As her parents grew older and frailer, Gladys took care of them. She nursed them, fed and washed them, kept them comfortable and safe. Maud stayed in Scotland and sent the occasional useless gift. But when they eventually died, she found the funerals very upsetting. The contents of the Post Office Savings Account were divided equally between the two sisters, and in recognition of her devotion, her parents left their home to Gladys. But the will had a catastrophic codicil. It stated that if Maud should ever become homeless, she could live in the house in Copper Street until her circumstances improved. It had been kindly meant to make provision for a circumstance which her parents had believed to be most unlikely, and more easily included for that reason. But “most unlikely” is not impossible, and when Maud’s husband died he left her homeless, penniless, and speechless with rage. He had gambled away every asset they possessed, and rather than face Maud, he had then deliberately died.

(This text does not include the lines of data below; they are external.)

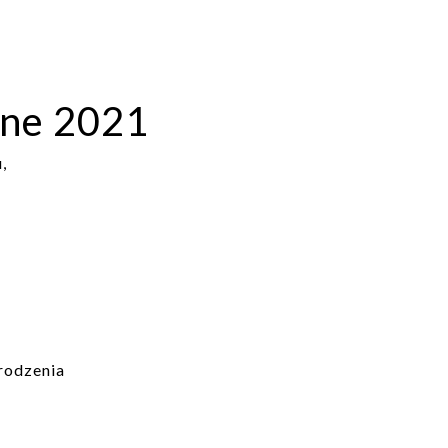
zne 2021
,
arodzenia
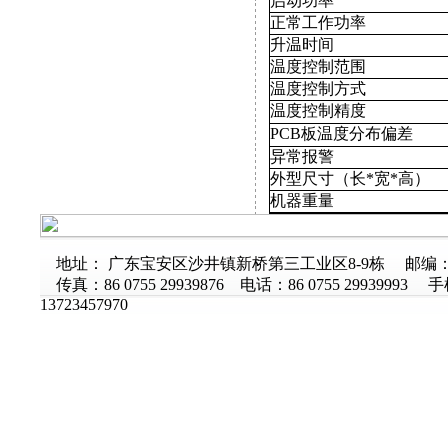
启动功率
正常工作功率
升温时间
温度控制范围
温度控制方式
温度控制精度
PCB板温度分布偏差
异常报警
外型尺寸（长*宽*高）
机器重量
地址： 广东宝安区沙井镇新桥第三工业区8-9栋 邮编：51
传真：86 0755 29939876 电话：86 0755 29939993 
13723457970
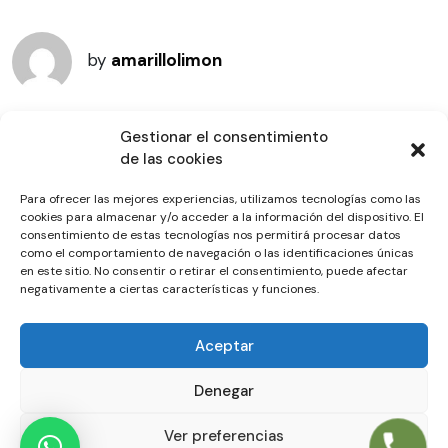
by
amarillolimon
Gestionar el consentimiento
de las cookies
Para ofrecer las mejores experiencias, utilizamos tecnologías como las
cookies para almacenar y/o acceder a la información del dispositivo. El
consentimiento de estas tecnologías nos permitirá procesar datos
como el comportamiento de navegación o las identificaciones únicas
en este sitio. No consentir o retirar el consentimiento, puede afectar
Somos un grupo de guías historiadores enamorados de Córdoba. Hemos
negativamente a ciertas características y funciones.
preparado
tours
amenos, divertidos y rigurosos, en los que disfrutaréis de
más de 2000 años de historia de una ciudad única en el mundo.
Aviso Legal
Política de Privacidad
Política de Cookies
Aceptar
Denegar
alcazardecordoba.com
no es el sitio web oficial del Alcázar de Córdoba, ni tiene
relación alguna con ningún organismo oficial vinculado a ella.
Ver preferencias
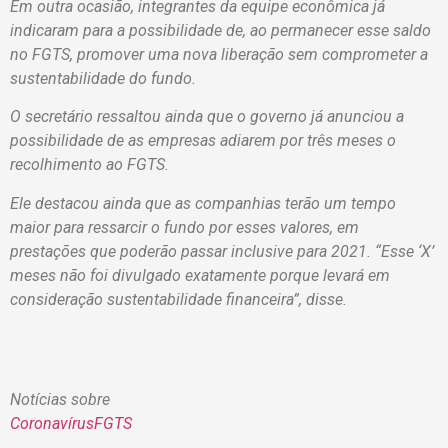
Em outra ocasião, integrantes da equipe econômica já
indicaram para a possibilidade de, ao permanecer esse saldo
no FGTS, promover uma nova liberação sem comprometer a
sustentabilidade do fundo.
O secretário ressaltou ainda que o governo já anunciou a
possibilidade de as empresas adiarem por três meses o
recolhimento ao FGTS.
Ele destacou ainda que as companhias terão um tempo
maior para ressarcir o fundo por esses valores, em
prestações que poderão passar inclusive para 2021. “Esse ‘X’
meses não foi divulgado exatamente porque levará em
consideração sustentabilidade financeira”, disse.
Notícias sobre
Coronavírus
FGTS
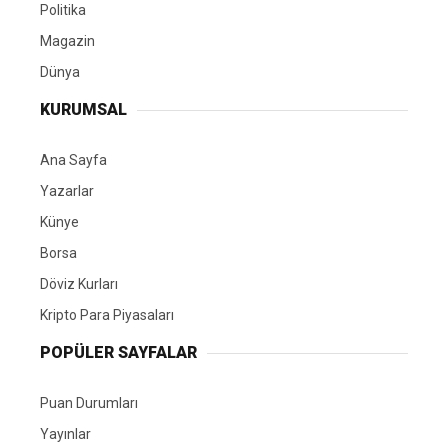
Politika
Magazin
Dünya
KURUMSAL
Ana Sayfa
Yazarlar
Künye
Borsa
Döviz Kurları
Kripto Para Piyasaları
POPÜLER SAYFALAR
Puan Durumları
Yayınlar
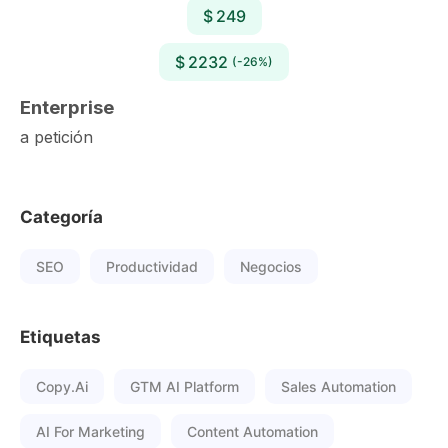
$ 249
$ 2232
(-26%)
Enterprise
a petición
Categoría
SEO
Productividad
Negocios
Etiquetas
Copy.ai
GTM AI Platform
Sales Automation
AI For Marketing
Content Automation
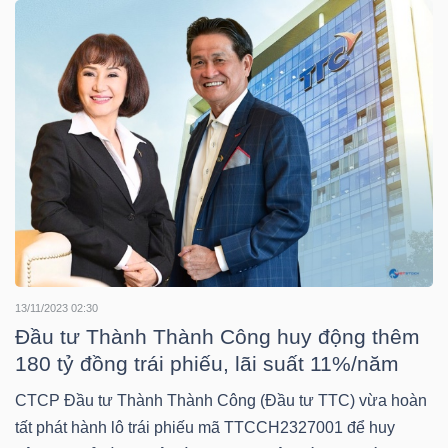
NGUYÊN
VẬT
LIỆU
CÔNG
NGHIỆP
13/11/2023 02:30
Đầu tư Thành Thành Công huy động thêm
TIÊU
180 tỷ đồng trái phiếu, lãi suất 11%/năm
DÙNG
CTCP Đầu tư Thành Thành Công (Đầu tư TTC) vừa hoàn
KHÔNG
tất phát hành lô trái phiếu mã TTCCH2327001 để huy
THIẾT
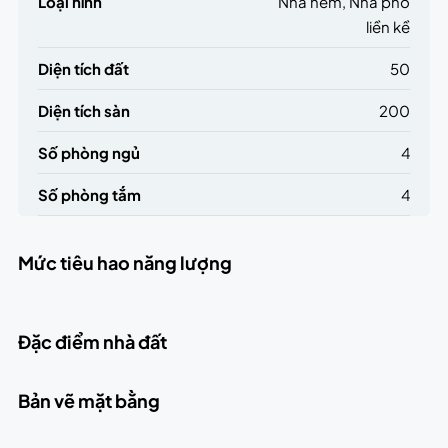
Loại hình
Nhà hẻm, Nhà phố
liền kề
Diện tích đất
50
Diện tích sàn
200
Số phòng ngủ
4
Số phòng tắm
4
Mức tiêu hao năng lượng
Đặc điểm nhà đất
Bản vẽ mặt bằng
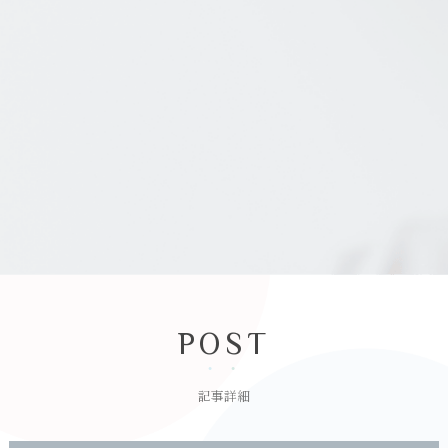
POST
記事詳細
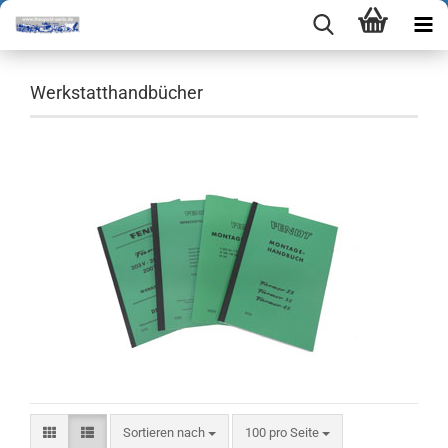
Werkstatthandbücher
Sortieren nach
pro Seite
Sortieren nach
100 pro Seite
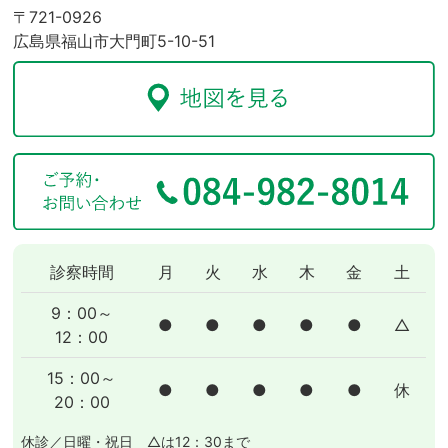
〒721-0926
広島県福山市大門町5-10-51
診察時間
月
火
水
木
金
土
9：00～
●
●
●
●
●
△
12：00
15：00～
●
●
●
●
●
休
20：00
休診／日曜・祝日 △は12：30まで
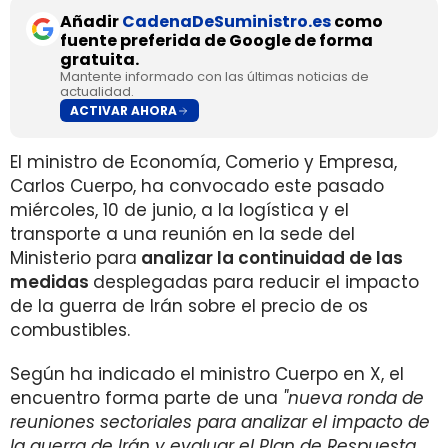
Añadir
CadenaDeSuministro.es
como
fuente preferida de Google de forma
gratuita.
Mantente informado con las últimas noticias de
actualidad.
ACTIVAR AHORA
El ministro de Economía, Comerio y Empresa,
Carlos Cuerpo, ha convocado este pasado
miércoles, 10 de junio, a la logística y el
transporte a una reunión en la sede del
Ministerio para
analizar la continuidad de las
medidas
desplegadas para reducir el impacto
de la guerra de Irán sobre el precio de os
combustibles.
Según ha indicado el ministro Cuerpo en X, el
encuentro forma parte de una
"nueva ronda de
reuniones sectoriales para analizar el impacto de
la guerra de Irán y evaluar el Plan de Respuesta,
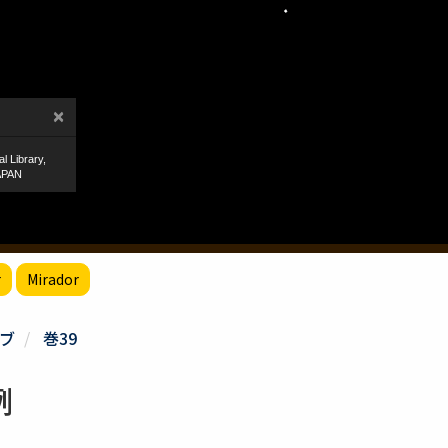
r
Mirador
ブ
巻39
例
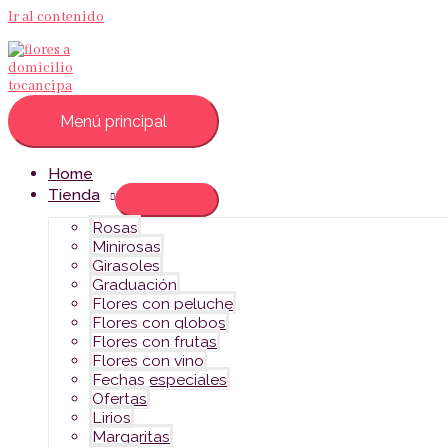
Ir al contenido
Menú principal
Home
Tienda
Rosas
Minirosas
Girasoles
Graduación
Flores con peluche
Flores con globos
Flores con frutas
Flores con vino
Fechas especiales
Ofertas
Lirios
Margaritas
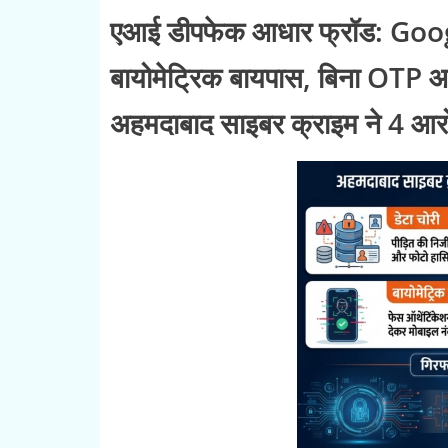
एआई डीपफेक आधार फ्रॉड: Goog
बायोमेट्रिक बायपास, बिना OTP 
अहमदाबाद साइबर क्राइम ने 4 आरोप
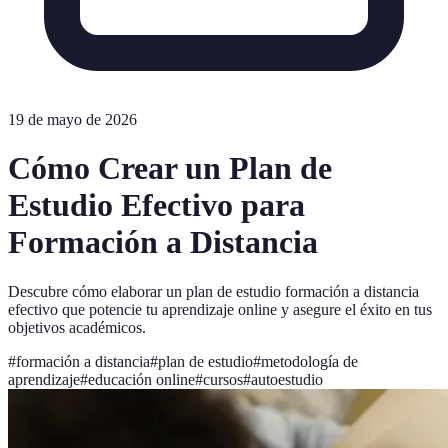
19 de mayo de 2026
Cómo Crear un Plan de
Estudio Efectivo para
Formación a Distancia
Descubre cómo elaborar un plan de estudio formación a distancia
efectivo que potencie tu aprendizaje online y asegure el éxito en tus
objetivos académicos.
#
formación a distancia
#
plan de estudio
#
metodología de
aprendizaje
#
educación online
#
cursos
#
autoestudio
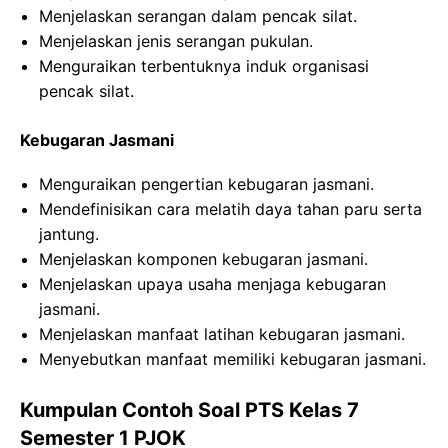
Menjelaskan serangan dalam pencak silat.
Menjelaskan jenis serangan pukulan.
Menguraikan terbentuknya induk organisasi
pencak silat.
Kebugaran Jasmani
Menguraikan pengertian kebugaran jasmani.
Mendefinisikan cara melatih daya tahan paru serta
jantung.
Menjelaskan komponen kebugaran jasmani.
Menjelaskan upaya usaha menjaga kebugaran
jasmani.
Menjelaskan manfaat latihan kebugaran jasmani.
Menyebutkan manfaat memiliki kebugaran jasmani.
Kumpulan Contoh Soal PTS Kelas 7
Semester 1 PJOK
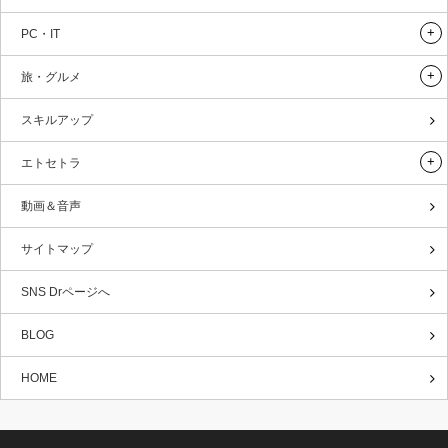
PC・IT
旅・グルメ
スキルアップ
エトセトラ
動画＆音声
サイトマップ
SNS Drページへ
BLOG
HOME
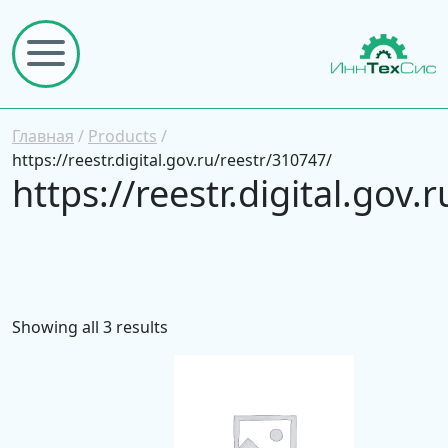
Главная
/
Products
/
https://reestr.digital.gov.ru/reestr/310747/
https://reestr.digital.gov
Showing all 3 results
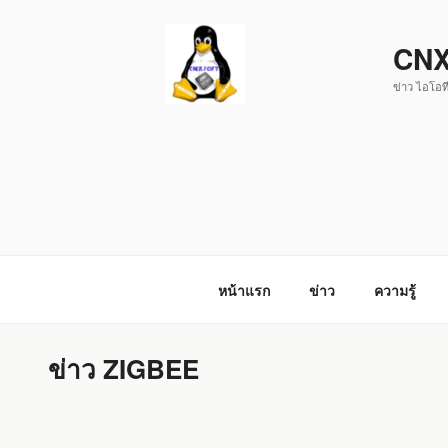
ข้าม
ไป
CNX
ยัง
ข่าว ไอโอที
บทความ
หน้าแรก
ข่าว
ความรู้
ข่าว ZIGBEE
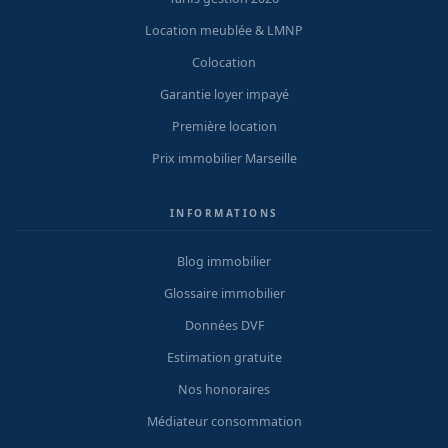
Location meublée & LMNP
Colocation
Garantie loyer impayé
Première location
Prix immobilier Marseille
INFORMATIONS
Blog immobilier
Glossaire immobilier
Données DVF
Estimation gratuite
Nos honoraires
Médiateur consommation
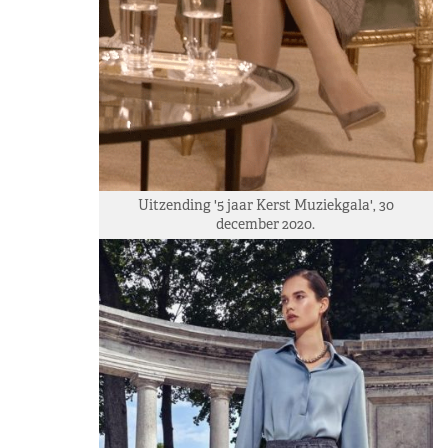
Uitzending '5 jaar Kerst Muziekgala', 30
december 2020.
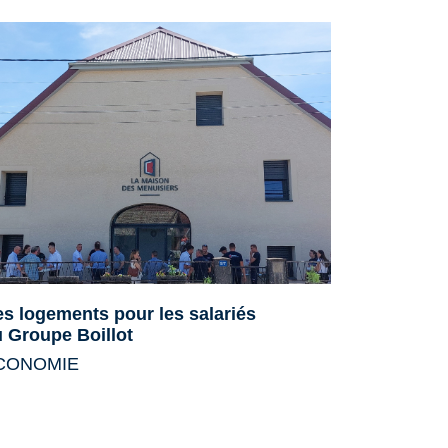
s logements pour les salariés
Aide à l'a
 Groupe Boillot
assistance
CONOMIE
MOBILITE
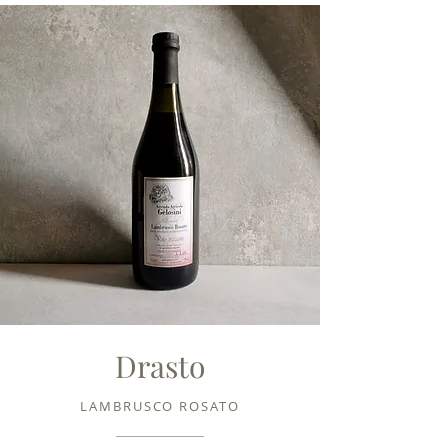
Drasto
LAMBRUSCO ROSATO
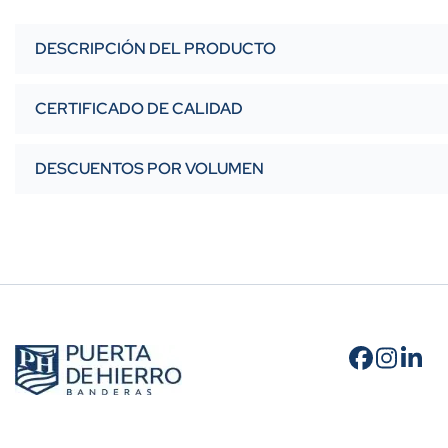
DESCRIPCIÓN DEL PRODUCTO
CERTIFICADO DE CALIDAD
DESCUENTOS POR VOLUMEN
Cantidad
A partir de 10 unidades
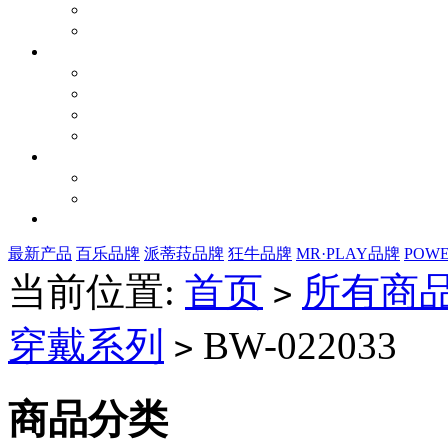
最新产品
百乐品牌
派蒂菈品牌
狂牛品牌
MR·PLAY品牌
POW
当前位置:
首页
所有商
>
穿戴系列
BW-022033
>
商品分类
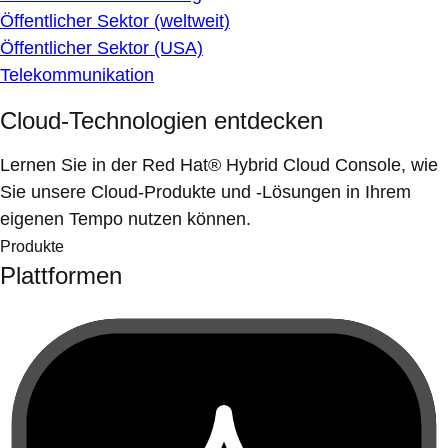
Öffentlicher Sektor (weltweit)
Öffentlicher Sektor (USA)
Telekommunikation
Cloud-Technologien entdecken
Lernen Sie in der Red Hat® Hybrid Cloud Console, wie
Sie unsere Cloud-Produkte und -Lösungen in Ihrem
eigenen Tempo nutzen können.
Produkte
Plattformen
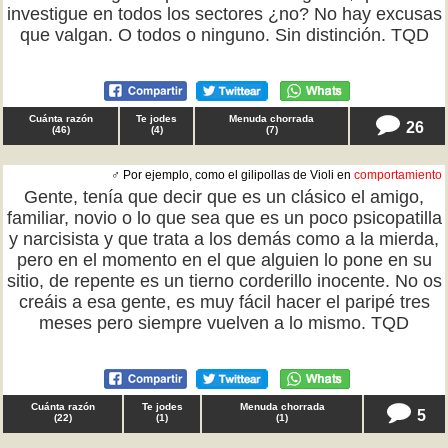
investigue en todos los sectores ¿no? No hay excusas
que valgan. O todos o ninguno. Sin distinción. TQD
Cuánta razón
Te jodes
Menuda chorrada
26
(
46
)
(
4
)
(
7
)
♂ Por ejemplo, como el gilipollas de Violi en
comportamiento
Gente, tenía que decir que es un clásico el amigo,
familiar, novio o lo que sea que es un poco psicopatilla
y narcisista y que trata a los demás como a la mierda,
pero en el momento en el que alguien lo pone en su
sitio, de repente es un tierno corderillo inocente. No os
creáis a esa gente, es muy fácil hacer el paripé tres
meses pero siempre vuelven a lo mismo. TQD
Cuánta razón
Te jodes
Menuda chorrada
5
(
22
)
(
1
)
(
1
)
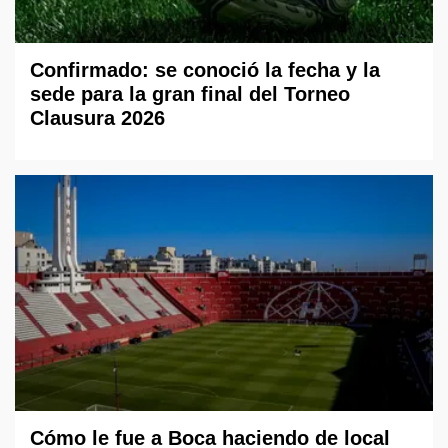
Confirmado: se conoció la fecha y la
sede para la gran final del Torneo
Clausura 2026
Cómo le fue a Boca haciendo de local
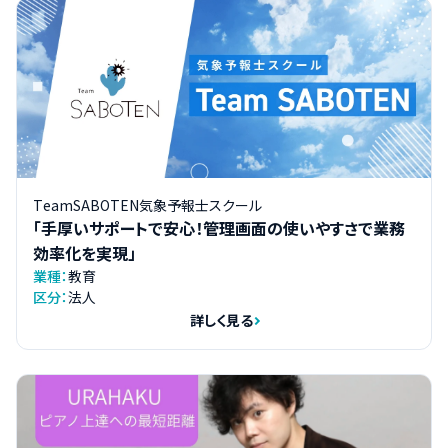
TeamSABOTEN気象予報士スクール
「手厚いサポートで安心！管理画面の使いやすさで業務
効率化を実現」
業種：
教育
区分：
法人
詳しく見る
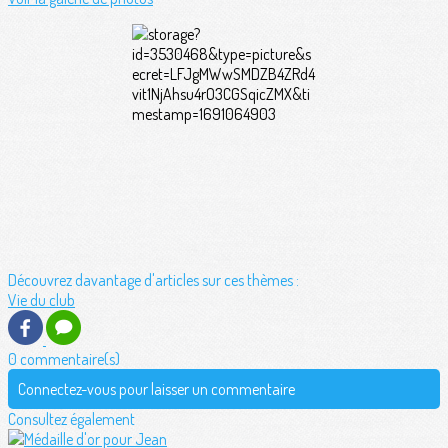
Découvrez davantage d'articles sur ces thèmes :
Vie du club
0 commentaire(s)
Connectez-vous pour laisser un commentaire
Consultez également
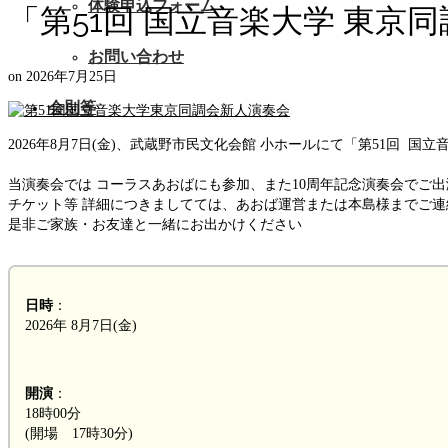
体験申込フォーム
「第51回 国立音楽大学 東京
お問い合わせ
on
2026年7月25日
会則等
2026年8月7日(金)、武蔵野市民文化会館 小ホールにて「第51回 
当演奏会では コーラスあおばにも参加、また10周年記念演奏会でご
チケット等 詳細につきましてては、あおば運営または本島様までご連
是非ご家族・お友達と一緒にお出かけください
日時
：
2026年 8月7日(金)
開演
：
18時00分
(開場 17時30分)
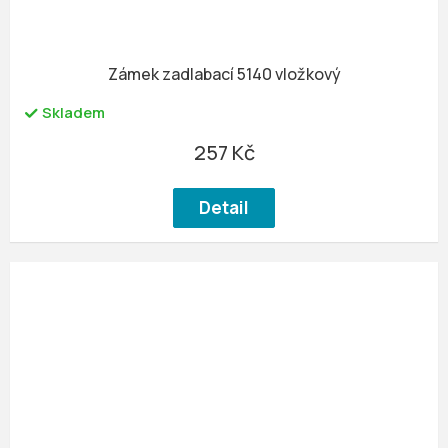
Zámek zadlabací 5140 vložkový
Skladem
257 Kč
Detail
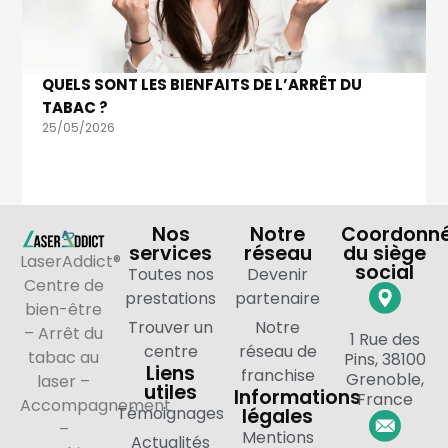
QUELS SONT LES BIENFAITS DE L’ARRÊT DU
TABAC ?
25/05/2026
Nos
Notre
Coordonn
services
réseau
du siège
LaserAddict®
social
Toutes nos
Devenir
Centre de
prestations
partenaire
bien-être
Trouver un
Notre
– Arrêt du
1 Rue des
centre
réseau de
tabac au
Pins, 38100
Liens
franchise
Grenoble,
laser –
utiles
Informations
France
Accompagnement
Témoignages
légales
–
Mentions
Actualités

Maud returned to Copper Street an old-woman-shaped vessel of vitriol. The peaceful, happy life that Gladys enjoyed was destroyed the moment Maud arrived at the front door demanding money from her sister to pay the taxi driver. Untempered by any trace of gratitude, Maud invited misery as a permanent houseguest. With her accomplished repertoire of tiny tortures she tormented her sister at every turn. She put sugar in her tea, knowing full well that Gladys didn’t take it, overwatered the houseplants, and left a trail of mess and chaos in her wake. She refused to lift a finger to help with any of the chores, and sat all day growing fat and flatulent, eating fudge, doing jigsaw puzzles, and listening to the radio at full blast. Gladys’s friends stopped coming to the house and she went out as often as she dared. But her return was always met with a punishment; a precious ornament “accidentally” smashed or a favorite dress inexplicably burned with the iron. Maud even frightened away from the garden the birds that her sister had lovingly fed by leaving out scraps for the neighbor’s cat. Gladys could never disregard her parents’ wishes, and any attempts to reason or remonstrate with her sister were met with disdain or violence. To Gladys, Maud was a deathwatch beetle; an unwelcome parasite who had invaded her home and turned her happiness into dust. And she tapped. Just like a deathwatch beetle she tapped. Pudgy fingers tapping on the table, the arm of the chair, the edge of the sink. The tapping became the worst torture of all: incessant and invasive, it haunted Gladys day and night. Macbeth may have murdered sleep, but Maud murdered peace. That day she sat at the dining room table tapping as she contemplated the huge half-completed jigsaw puzzle in front of her. It was Constable’s The Hay Wain—a monstrous reproduction of one thousand pieces and the largest she had ever attempted. It was going to be her masterpiece. She squatted toadlike in front of the puzzle, a surplus of buttocks spilling over the edges of a chair groaning under her weight, and tapped.
Gladys closed the front door quietly behind her and set off down Copper Street smiling as the wind whisked and twirled the crispy autumn leaves along the gutter. In her pocket her fingers felt around the edges of a small scrap of cardboard, machine cut, blue with a tiny fleck of white.
Anthony’s fingers traced the edges of the jigsaw piece in the palm of his hand and he wondered whose life it had once been a tiny part of. Or perhaps not so tiny. Perhaps its loss had been disproportionately disastrous to its size, causing tears to flow, tempers to flare, or hearts to break. So it had been with Anthony and the thing that he had lost so long ago. In the eyes of the world it was a gimcrack, small and worthless; but to Anthony it was precious beyond measure. Its loss was a daily torment tapping on his shoulder: a merciless reminder of the promise he had broken. The only promise that Therese had ever asked of him, and he had failed her. And so he had started to gather the things that other people lost. It was his only chance for atonement. It had worried him greatly that he had not found a way to reunite any of the things with their owners. Over the years he had tried; advertisements in the local press and newsletters, and even entries in the personal columns of the broadsheets, neither of which had produced any response. And now there was very little time left. But he hoped that he had at last found someone to take over: someone young enough and bright enough to have new ideas; someone who would find a way to return the lost things to where they belonged. He had seen his solicitor and made the necessary adjustments to his will. He leaned back into his chair and stretched, feeling the hard wooden struts press into his spine. High on its shelf, the biscuit tin gleamed, burnished by early-evening sun. He was so tired. He felt that he had overstayed his time, but had he done enough? Perhaps it was time for him to talk to Laura, to tell her that he was leaving. He dropped the jigsaw piece onto the table and took up his gin and lime. He had to tell her soon, before it was too late.